By Mark Ellis —
In the New York Times Saturday Profile on March 24th, journalist Patrick Kingsley introduced a subject that rarely appears in the gray pages of the liberal eminence – a profile of a jihadist who had his life transformed by Jesus Christ.
Even as the Times broke ground with such a daring subject, Kingsley could not help but qualify the remarkable conversion with this:
“But these are subjective claims, and many would reject the characterization of Islam as a less benign religion (than Christianity), much as they would reject Nusra’s extremist interpretation of it (Islam).”
It seems Kingsley was shocked when he stumbled upon an Istanbul basement filled with 22 Christian refugees – many of whom were former Muslims.

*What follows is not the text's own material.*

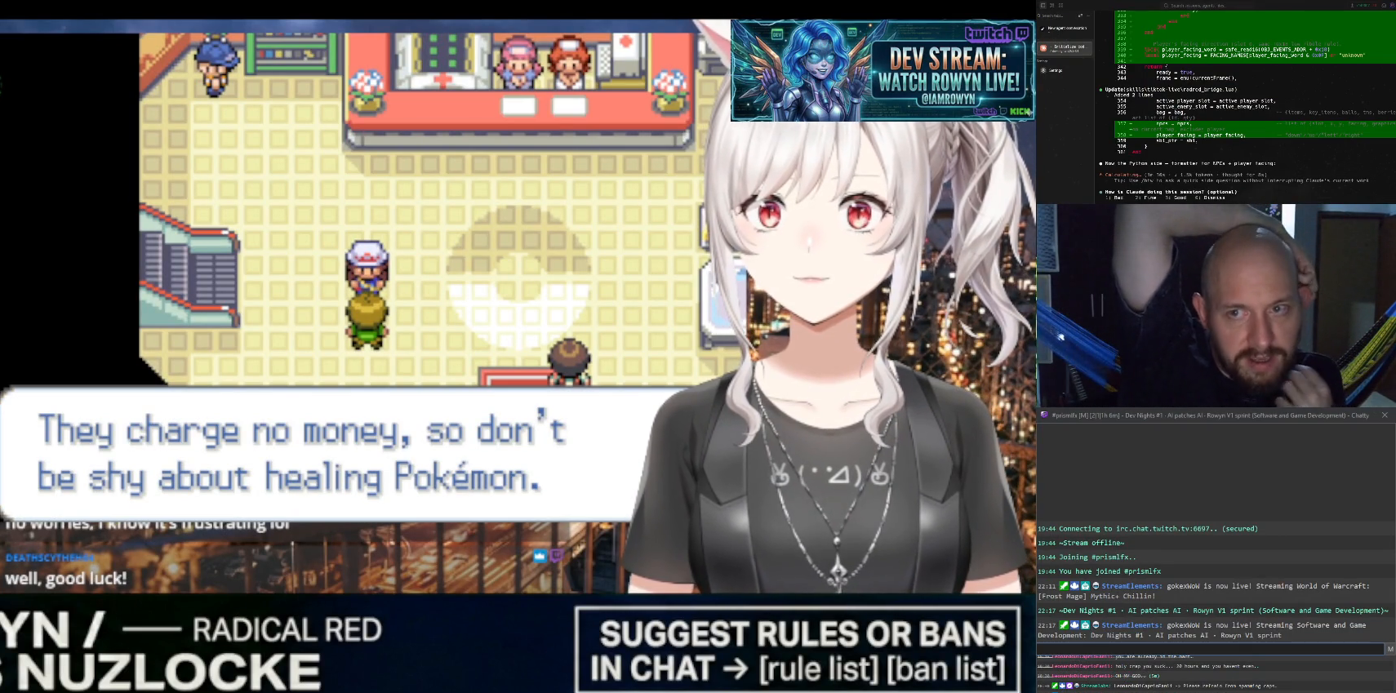
{"buttons": ["B"], "events": []}
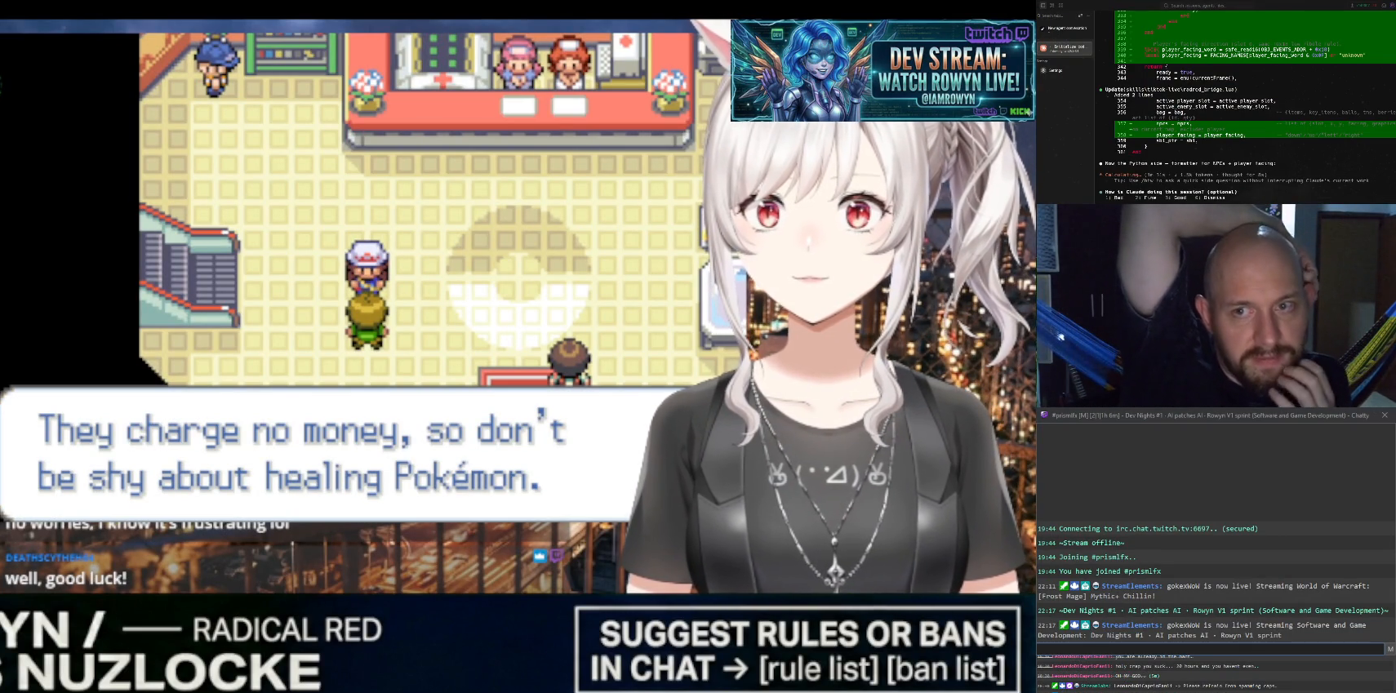
{"buttons": ["B"], "events": []}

“It was quickly clear that this was no ordinary prayer meeting. Several of them had Islamic names. There was an Abdelrahman and even a couple of Mohammads. Strangest of all, they jokingly referred to their host — one of the two Mohammads — as an irhabi. A terrorist,” he observed.
Kingsley began to speak with Bashir Mohammad, 25, who had once fought on the front lines of the Syrian civil war for the Nusra Front, an offshoot of Al Qaeda.
While Kingsley noted that some refugees fake their conversion to Christianity for immigration purposes, “Mr. Mohammad’s particular experience, however, does not fit easily into this narrative. He lives in a majority-Muslim country, has little interest in seeking asylum in the West and treads an unlikely path followed by few former jihadis.”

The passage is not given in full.